WORK ITEM A: In the thread about Gboard reply suggestions, which feature does the first reply say produces the suggested replies?
WORK ITEM B: Summarize the thread about Gboard reply suggestions in two sentences.

(Beginning of EXCERPTED TEXT)

How does Gboard know what my friends has typed?
from simon@slrpnk.net to privacy@lemmy.ml on 11 Feb 2025 18:03
https://slrpnk.net/post/18287644

Android’s Gboard always suggests replies in chat apps that fit the context of what my contacts write.

If my previous message had been related, I would assume it predicted what my contact would say in response and make a suggestion based on that. But even if the contact changes the topic, the suggestions are appropriate.

I don’t expect that the apps all share the conversation with Gboard. So how are the predictions made.

It seems unlikely that it would take screenshots and base predictions on that. But otherwise I don’t know how it is possible.

#privacy

threaded - newest

OsrsNeedsF2P@lemmy.ml on 11 Feb 2025 18:37 collapse

This comes from Android Smart Reply, not GBoard: developers.google.com/ml-kit/…/smart-reply

It’s on-device local processing using AI and it integrates with notifications (not the keyboard). GBoard has no access to your messages

Cris16228@lemmy.today on 11 Feb 2025 18:55 collapse

GBoard has no access to your messages

As far as we know. Gboard comes from Google and I don’t trust them even if they put it down on paper

GissaMittJobb@lemmy.ml on 11 Feb 2025 22:12 collapse

Feel free to decompile them - it’s all there in the APK, you don’t have to live in doubt.

(End of EXCERPTED TEXT)
(Beginning of AVAILABLE DATA)

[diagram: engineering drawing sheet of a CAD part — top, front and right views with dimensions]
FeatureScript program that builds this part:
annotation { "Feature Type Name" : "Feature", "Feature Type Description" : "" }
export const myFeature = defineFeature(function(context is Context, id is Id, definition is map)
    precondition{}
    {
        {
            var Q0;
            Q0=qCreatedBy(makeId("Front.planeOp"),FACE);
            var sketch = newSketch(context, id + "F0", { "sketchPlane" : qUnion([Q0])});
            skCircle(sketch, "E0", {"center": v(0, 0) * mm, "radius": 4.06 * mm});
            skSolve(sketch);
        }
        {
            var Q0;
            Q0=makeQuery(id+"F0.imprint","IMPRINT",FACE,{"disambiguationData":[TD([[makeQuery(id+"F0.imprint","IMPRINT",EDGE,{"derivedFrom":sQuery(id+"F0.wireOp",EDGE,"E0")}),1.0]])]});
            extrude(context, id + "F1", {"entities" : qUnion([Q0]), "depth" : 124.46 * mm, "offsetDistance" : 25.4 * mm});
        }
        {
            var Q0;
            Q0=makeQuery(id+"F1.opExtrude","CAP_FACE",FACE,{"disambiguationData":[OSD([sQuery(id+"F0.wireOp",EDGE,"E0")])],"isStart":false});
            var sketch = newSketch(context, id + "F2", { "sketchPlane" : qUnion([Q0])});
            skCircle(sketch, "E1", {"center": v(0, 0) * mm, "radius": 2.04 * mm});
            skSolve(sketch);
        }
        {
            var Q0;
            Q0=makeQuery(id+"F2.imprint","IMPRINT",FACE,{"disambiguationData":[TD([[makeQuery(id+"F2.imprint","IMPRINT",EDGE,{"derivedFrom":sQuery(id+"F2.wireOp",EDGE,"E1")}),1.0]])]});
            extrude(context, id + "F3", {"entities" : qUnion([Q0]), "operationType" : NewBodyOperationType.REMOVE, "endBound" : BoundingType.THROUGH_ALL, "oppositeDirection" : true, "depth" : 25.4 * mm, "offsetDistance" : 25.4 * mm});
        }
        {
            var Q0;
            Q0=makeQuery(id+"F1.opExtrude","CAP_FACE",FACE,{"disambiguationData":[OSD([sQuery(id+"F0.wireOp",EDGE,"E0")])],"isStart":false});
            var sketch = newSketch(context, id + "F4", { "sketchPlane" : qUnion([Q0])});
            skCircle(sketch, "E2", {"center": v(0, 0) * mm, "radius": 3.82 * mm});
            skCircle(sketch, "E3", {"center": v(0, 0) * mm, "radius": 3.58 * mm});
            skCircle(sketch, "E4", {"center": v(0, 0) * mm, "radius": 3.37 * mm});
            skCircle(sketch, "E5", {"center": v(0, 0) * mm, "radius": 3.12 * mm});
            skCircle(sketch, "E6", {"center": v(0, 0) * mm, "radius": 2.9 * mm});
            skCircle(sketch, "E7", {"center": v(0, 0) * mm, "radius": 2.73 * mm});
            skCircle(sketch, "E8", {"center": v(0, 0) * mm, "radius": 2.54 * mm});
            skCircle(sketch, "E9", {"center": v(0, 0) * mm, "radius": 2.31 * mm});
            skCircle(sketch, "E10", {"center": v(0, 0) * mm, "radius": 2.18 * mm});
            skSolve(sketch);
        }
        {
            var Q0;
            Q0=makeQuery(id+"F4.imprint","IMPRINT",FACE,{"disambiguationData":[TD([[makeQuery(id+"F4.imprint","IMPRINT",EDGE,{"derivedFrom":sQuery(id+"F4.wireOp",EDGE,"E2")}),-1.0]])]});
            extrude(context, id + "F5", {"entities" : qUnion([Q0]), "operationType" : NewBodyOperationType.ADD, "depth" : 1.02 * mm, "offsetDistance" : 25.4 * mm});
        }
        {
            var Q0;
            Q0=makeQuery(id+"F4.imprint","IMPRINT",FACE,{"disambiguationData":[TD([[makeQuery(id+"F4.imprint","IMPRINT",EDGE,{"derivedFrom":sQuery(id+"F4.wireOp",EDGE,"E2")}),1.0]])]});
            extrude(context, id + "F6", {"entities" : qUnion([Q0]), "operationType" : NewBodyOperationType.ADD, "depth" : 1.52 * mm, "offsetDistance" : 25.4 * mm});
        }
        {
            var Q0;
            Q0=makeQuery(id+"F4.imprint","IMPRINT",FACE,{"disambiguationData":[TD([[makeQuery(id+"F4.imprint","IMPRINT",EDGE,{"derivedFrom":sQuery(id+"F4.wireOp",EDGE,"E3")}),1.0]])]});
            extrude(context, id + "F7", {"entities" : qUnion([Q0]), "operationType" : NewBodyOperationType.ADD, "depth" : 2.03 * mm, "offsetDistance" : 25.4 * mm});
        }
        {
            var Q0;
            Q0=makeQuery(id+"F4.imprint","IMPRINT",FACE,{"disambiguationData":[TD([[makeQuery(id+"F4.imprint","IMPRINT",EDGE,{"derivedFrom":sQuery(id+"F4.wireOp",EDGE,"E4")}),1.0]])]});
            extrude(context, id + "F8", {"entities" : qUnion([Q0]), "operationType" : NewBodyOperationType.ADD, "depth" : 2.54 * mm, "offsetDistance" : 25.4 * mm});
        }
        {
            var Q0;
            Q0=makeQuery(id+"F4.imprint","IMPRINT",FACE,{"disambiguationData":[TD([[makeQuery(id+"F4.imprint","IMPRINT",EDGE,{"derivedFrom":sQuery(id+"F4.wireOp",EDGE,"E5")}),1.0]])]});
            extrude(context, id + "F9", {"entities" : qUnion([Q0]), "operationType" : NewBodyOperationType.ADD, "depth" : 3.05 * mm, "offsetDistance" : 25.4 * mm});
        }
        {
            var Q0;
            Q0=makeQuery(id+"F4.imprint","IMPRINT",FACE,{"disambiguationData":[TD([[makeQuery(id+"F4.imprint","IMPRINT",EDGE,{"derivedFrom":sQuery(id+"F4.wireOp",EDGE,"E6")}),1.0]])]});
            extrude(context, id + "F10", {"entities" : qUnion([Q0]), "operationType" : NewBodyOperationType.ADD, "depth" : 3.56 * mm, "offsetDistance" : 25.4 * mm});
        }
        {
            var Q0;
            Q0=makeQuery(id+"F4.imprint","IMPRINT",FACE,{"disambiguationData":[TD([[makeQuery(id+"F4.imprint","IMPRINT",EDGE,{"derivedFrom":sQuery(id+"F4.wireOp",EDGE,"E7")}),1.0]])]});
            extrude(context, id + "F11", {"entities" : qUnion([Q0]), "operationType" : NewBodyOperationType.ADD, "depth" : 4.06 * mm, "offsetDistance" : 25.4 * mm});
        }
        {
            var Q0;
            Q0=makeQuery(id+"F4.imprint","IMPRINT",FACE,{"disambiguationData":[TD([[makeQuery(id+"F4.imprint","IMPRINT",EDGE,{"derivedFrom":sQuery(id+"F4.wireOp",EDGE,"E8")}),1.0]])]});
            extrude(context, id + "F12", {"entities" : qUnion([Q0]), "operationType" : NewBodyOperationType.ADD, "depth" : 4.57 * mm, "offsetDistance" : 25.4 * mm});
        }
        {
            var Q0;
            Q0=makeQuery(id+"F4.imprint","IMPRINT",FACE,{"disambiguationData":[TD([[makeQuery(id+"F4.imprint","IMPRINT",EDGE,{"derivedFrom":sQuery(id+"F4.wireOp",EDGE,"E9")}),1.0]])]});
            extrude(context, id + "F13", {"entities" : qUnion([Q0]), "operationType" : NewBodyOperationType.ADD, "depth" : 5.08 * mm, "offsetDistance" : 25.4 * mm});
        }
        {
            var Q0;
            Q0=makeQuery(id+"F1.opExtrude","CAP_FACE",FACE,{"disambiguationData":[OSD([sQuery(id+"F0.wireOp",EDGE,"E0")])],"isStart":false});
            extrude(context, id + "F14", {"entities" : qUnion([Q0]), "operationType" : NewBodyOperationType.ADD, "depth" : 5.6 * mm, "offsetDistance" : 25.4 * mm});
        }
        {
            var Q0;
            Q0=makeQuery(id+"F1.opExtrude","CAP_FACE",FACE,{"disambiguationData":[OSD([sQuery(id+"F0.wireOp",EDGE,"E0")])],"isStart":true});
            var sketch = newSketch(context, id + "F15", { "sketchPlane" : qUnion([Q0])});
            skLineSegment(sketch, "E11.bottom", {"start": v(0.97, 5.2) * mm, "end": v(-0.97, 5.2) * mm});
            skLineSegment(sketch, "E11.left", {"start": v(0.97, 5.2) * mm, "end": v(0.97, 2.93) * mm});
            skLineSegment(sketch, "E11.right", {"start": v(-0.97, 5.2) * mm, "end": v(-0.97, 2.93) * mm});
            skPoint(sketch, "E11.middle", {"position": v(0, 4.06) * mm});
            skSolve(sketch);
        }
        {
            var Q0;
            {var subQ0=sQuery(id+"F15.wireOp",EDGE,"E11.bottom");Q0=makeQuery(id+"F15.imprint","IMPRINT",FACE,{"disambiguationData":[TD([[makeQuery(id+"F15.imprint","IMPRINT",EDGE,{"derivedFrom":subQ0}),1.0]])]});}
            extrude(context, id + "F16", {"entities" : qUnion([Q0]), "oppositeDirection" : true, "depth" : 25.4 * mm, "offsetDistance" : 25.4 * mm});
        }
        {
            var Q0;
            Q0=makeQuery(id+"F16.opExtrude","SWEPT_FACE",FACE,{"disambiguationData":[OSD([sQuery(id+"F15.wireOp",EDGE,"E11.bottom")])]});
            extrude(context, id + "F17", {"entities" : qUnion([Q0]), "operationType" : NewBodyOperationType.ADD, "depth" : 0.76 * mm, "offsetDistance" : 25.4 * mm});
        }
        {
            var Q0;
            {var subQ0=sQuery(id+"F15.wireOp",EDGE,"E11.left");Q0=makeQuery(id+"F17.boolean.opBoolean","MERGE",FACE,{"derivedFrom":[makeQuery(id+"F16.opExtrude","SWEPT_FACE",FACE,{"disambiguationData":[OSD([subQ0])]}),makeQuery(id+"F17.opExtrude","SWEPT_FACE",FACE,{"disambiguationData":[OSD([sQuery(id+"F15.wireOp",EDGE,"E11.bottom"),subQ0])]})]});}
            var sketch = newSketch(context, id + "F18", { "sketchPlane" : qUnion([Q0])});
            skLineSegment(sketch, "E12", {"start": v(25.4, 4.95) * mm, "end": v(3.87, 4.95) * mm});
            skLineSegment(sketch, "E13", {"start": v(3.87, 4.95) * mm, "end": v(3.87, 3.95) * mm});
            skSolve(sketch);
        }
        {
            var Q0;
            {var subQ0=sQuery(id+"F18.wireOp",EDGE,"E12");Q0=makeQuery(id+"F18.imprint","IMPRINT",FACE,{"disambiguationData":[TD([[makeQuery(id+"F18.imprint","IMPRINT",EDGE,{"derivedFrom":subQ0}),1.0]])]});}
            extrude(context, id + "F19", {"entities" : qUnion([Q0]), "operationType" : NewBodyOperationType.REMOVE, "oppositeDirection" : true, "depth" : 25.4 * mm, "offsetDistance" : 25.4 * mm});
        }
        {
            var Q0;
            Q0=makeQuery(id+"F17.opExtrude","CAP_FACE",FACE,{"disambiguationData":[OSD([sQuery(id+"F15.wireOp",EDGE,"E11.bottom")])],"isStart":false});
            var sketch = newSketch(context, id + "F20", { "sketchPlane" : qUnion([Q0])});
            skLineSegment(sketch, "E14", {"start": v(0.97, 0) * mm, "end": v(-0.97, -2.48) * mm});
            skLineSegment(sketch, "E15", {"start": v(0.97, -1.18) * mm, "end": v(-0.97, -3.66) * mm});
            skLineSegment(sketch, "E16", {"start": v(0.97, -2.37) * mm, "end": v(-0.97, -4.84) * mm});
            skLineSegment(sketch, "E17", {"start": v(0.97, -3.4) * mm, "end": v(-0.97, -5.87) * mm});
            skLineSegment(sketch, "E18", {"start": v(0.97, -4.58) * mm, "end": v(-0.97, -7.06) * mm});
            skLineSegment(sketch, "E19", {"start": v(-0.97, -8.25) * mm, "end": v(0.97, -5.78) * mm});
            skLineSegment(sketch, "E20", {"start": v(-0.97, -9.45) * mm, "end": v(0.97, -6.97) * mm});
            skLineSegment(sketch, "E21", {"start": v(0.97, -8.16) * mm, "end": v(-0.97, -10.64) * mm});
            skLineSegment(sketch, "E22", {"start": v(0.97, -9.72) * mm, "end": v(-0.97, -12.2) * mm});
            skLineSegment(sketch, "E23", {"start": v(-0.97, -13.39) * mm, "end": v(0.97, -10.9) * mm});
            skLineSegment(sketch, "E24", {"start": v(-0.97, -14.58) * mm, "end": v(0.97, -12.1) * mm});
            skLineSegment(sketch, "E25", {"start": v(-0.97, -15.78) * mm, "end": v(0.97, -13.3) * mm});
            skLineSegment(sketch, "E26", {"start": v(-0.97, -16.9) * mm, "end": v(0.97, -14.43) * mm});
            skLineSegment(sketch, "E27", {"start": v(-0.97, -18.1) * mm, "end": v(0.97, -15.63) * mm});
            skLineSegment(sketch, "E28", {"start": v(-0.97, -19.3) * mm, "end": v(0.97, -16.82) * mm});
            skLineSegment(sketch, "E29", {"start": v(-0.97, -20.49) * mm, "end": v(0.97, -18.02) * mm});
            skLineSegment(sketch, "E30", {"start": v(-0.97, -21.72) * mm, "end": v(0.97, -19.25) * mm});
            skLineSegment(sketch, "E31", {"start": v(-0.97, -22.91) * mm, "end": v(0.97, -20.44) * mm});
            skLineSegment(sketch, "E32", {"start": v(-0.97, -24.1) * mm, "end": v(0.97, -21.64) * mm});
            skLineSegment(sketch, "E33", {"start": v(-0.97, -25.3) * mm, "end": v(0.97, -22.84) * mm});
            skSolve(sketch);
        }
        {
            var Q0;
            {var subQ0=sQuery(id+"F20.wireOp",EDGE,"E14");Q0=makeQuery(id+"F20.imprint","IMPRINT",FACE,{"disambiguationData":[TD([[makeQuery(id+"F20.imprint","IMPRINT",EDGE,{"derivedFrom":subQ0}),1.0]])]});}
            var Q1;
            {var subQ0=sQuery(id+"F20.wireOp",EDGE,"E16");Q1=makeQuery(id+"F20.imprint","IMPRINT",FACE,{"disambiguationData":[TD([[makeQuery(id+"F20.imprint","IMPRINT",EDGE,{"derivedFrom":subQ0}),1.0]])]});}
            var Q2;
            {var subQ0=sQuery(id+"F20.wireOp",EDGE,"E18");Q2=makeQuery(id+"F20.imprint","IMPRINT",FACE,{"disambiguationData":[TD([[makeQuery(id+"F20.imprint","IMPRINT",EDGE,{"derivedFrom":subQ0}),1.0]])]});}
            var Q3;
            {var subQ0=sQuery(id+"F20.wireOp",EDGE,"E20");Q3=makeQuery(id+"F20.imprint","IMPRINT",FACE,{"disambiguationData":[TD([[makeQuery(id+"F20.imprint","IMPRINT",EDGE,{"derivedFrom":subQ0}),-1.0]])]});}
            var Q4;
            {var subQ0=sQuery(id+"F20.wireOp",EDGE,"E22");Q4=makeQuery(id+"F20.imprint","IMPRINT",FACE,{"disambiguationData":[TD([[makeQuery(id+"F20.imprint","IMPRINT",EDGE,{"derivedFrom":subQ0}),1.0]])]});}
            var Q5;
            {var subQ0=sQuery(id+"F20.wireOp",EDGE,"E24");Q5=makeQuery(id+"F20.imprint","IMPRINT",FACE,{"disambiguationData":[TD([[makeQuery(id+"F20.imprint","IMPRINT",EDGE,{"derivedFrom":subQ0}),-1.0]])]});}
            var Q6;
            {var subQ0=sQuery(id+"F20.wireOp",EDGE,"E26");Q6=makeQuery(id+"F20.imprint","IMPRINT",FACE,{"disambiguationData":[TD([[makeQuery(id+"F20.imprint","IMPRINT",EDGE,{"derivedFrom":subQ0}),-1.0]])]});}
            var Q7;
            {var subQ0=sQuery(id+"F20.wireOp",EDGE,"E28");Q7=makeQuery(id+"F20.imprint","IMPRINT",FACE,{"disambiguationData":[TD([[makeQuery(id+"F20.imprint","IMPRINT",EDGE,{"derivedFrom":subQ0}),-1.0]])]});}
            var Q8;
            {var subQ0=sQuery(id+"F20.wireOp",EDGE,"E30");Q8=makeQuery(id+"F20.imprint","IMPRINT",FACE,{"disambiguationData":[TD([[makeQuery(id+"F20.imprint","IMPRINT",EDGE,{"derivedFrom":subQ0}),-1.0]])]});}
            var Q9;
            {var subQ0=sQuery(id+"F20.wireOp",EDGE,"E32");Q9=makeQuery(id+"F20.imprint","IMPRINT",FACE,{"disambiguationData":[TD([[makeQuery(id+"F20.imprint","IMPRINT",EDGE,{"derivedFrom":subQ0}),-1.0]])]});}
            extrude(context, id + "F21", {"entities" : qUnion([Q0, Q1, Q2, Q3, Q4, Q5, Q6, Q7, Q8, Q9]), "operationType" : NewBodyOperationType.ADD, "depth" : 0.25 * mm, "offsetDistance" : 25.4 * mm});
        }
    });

(End of AVAILABLE DATA)

YOUR SOLUTION A: Android Smart Reply, not Gboard.

YOUR SOLUTION B: A user asks how Android's Gboard suggests chat replies that fit what contacts write, even when the topic changes. A reply says Android Smart Reply does this through on-device AI processing tied to notifications and that Gboard has no access to messages; another user distrusts Google's claims, and a third suggests decompiling the APK to check.